3. For a good scan in the far UV, use a scan speed of 5 nm/min., and at of 2 or 4 sec. Use 0.5 or 1 nm data point resolution and 1 or 2 accumulations. The secondary structure deconvolution programs usually need data starting at 260 nm. and down to 200 (more accurate if down to 180). For a good scan in the near UV, use a scan speed of 2 nm/min, at of 4 sec., a step size of 0.2 to 0.5 nm and 2 to 4 accumulations. These spectra will take 10 to 90 minutes to collect. Scan speed and time constant are interdependent, and their product should not exceed 0.33 nm (convert the time to minutes). Remember that a helical protein will have a stronger far-UV CD spectrum than a beta sheet protein, which will require more averaging.
1. Turn off the Peltier first then the water. By the way, if the Peltier is on without water, it make a noise, but probably not damage the unit.
2. Turn off the spectra manager program, and then the spectropolarimeter (green button). Turn on timer for five minutes. When the time has gone off, then turn off the nitrogen.
3. Complete checklist. Leave a copy of the checklist in the binder, and be sure to ask if there are any questions.

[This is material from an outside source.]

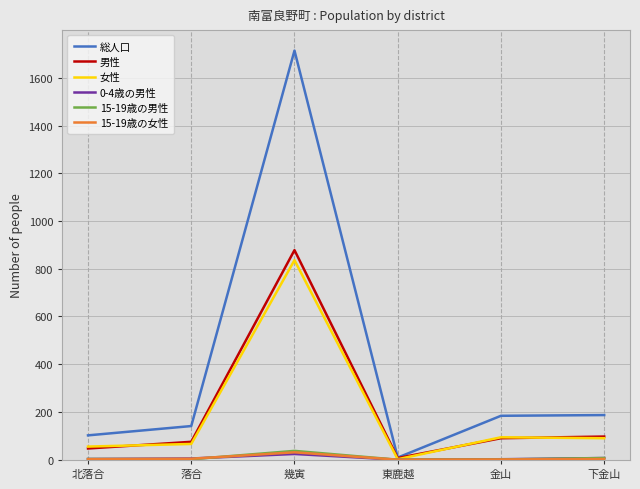

Which series has the largest range (max minus min)?

総人口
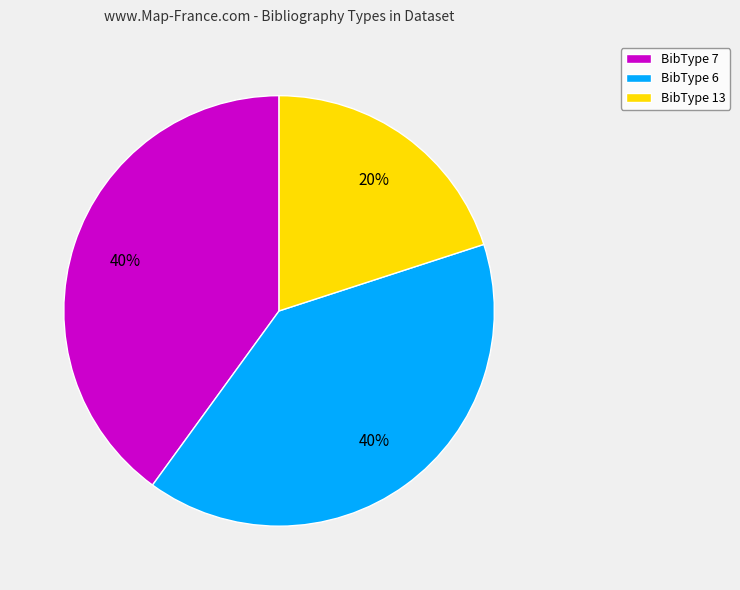

Between BibType 13 and BibType 7, which is larger?

BibType 7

4. Cleaning the cells. In all cases, please rinse the cuvette with distilled water, then lab soap, and then water 5 times or so. If there is precipitated material, the fastest way to clean this is to add the Hellma cleaning solution. Alternatively use 30% hydrogen peroxide -- fill up half the cell, and then top it off with concentrated sulfuric acid. The cuvette will heat as the acid's added, and there is a small chance that the mixture will boil, so be sure to have protective wear on. Sometimes 10% NaOH will clean off material if the other does not work, it may etch the surface.
G. Analyzing the data
All the programs for determining secondary structure of proteins require export from the JASCO system as ASCII files. Even with the best data, the error in calculated helical content is 10%, the error in b sheet is much larger. The spectrum itself, however, is diagnostic for the folded form of the protein, and can be used phenomenologically.

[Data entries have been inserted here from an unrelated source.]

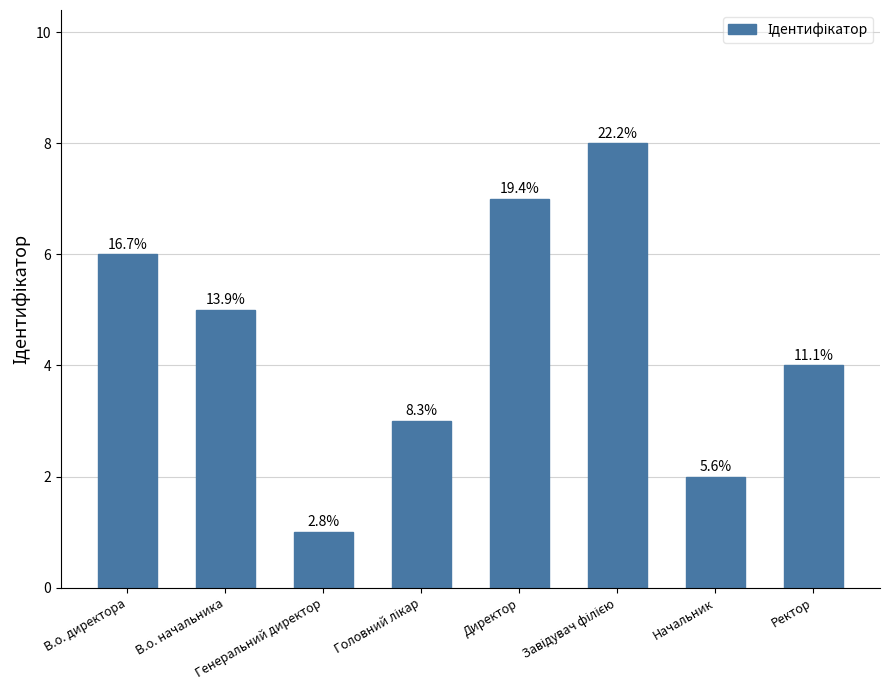

How many bars are there in total?

8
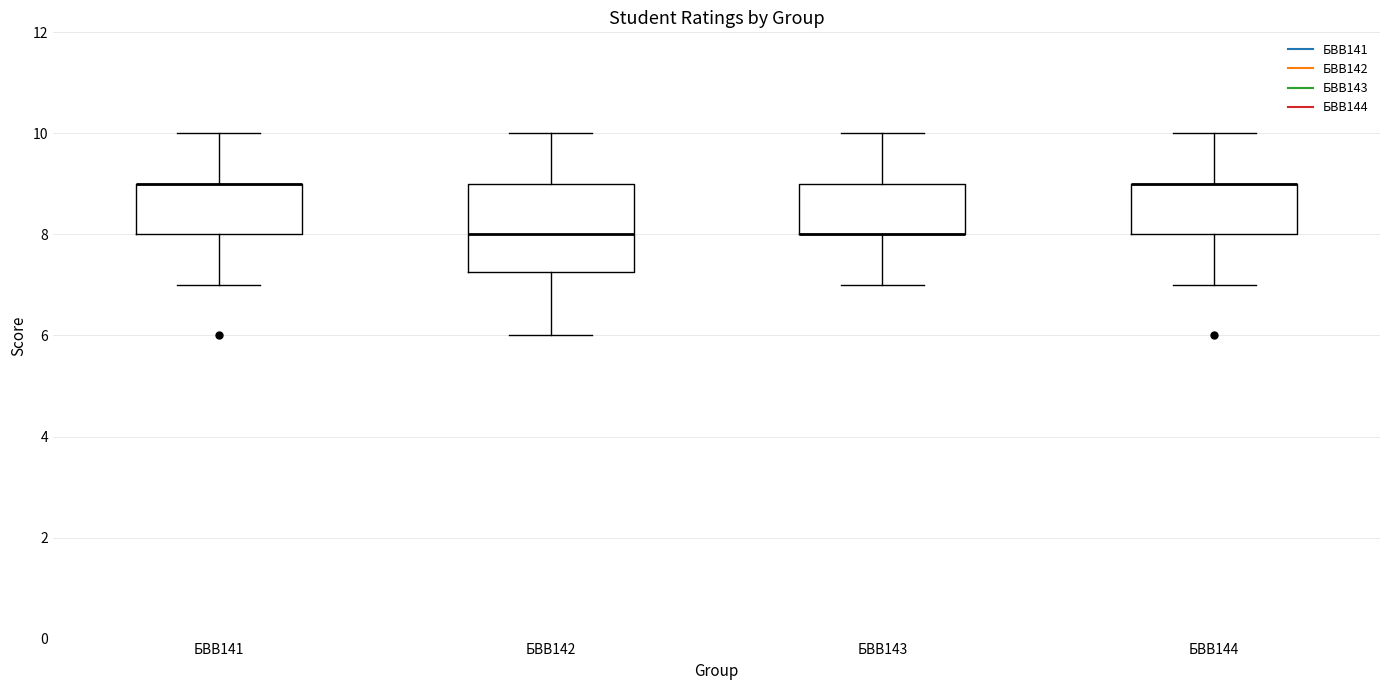

Which box is the tallest, from its lower edge to its upper edge?

БВВ142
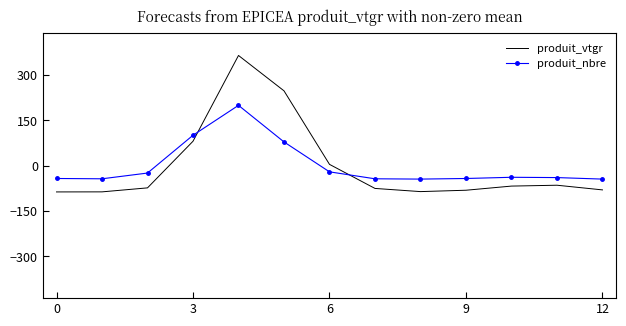

In produit_vtgr, how many points are lower than both neighbors (excluding endpoints)?

1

The CDNN program, which is Windows 95 based and will read in a JASCO ASCII file only if the HT values are stripped. The HT values can be removed by using the spectral analysis program, finding "move channel", and selecting the CD data only. This will open only the CD data in a new window that can be saved as "ASCII". The CDNN program needs data between 210 and 260 nm and is reasonably self-explanatory. The web site access is: http://bioinformatik.de.
H. Emergency Procedures
1. Do not run out of nitrogen! The ozone made when there is no flow of nitrogen will fry lungs (and the mirrors and optics inside the spectropolarimeter thereby degrading the performance and interfering with the ability to get the data. Here is what to do. :
Quickly turn off the spectropolarimeter. Do it QUICKLY! Either a cylinder of gaseous nitrogen or liquid nitrogen set to release gaseous nitrogen can be used to run the spectrometer.

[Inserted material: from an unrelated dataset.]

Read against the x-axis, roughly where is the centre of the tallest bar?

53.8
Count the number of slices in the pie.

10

2. If there is a popping noise, or the smell smoke. Turn off the apparatus.
3. The machine suddenly quits. Check the circuit breaker.
4. Do not drop a $200 CD cell on the floor, shattering it. Get out the wallet.
I. When in doubt
Procedure A. Read the NMSU procedures on the Instrument Web pages.
Procedure B. Consult the Model J-810 Spectropolarimeter Operation Manual. It also sometimes refers to their older 450W lamp, which makes more demands than the modern 150W lamp.
Procedure C. Call Keith.
Procedure D. Read the two text books concerning CD. "Circular Dichroism: Principles and Applications" and/or "Organic Conformational Analysis and Stereochemistry from Circular Dichroism Spectroscopy".
J. Miscellaneous Notes
The cells work fine at 1/3 their capacity (half filled cells do not cause problems).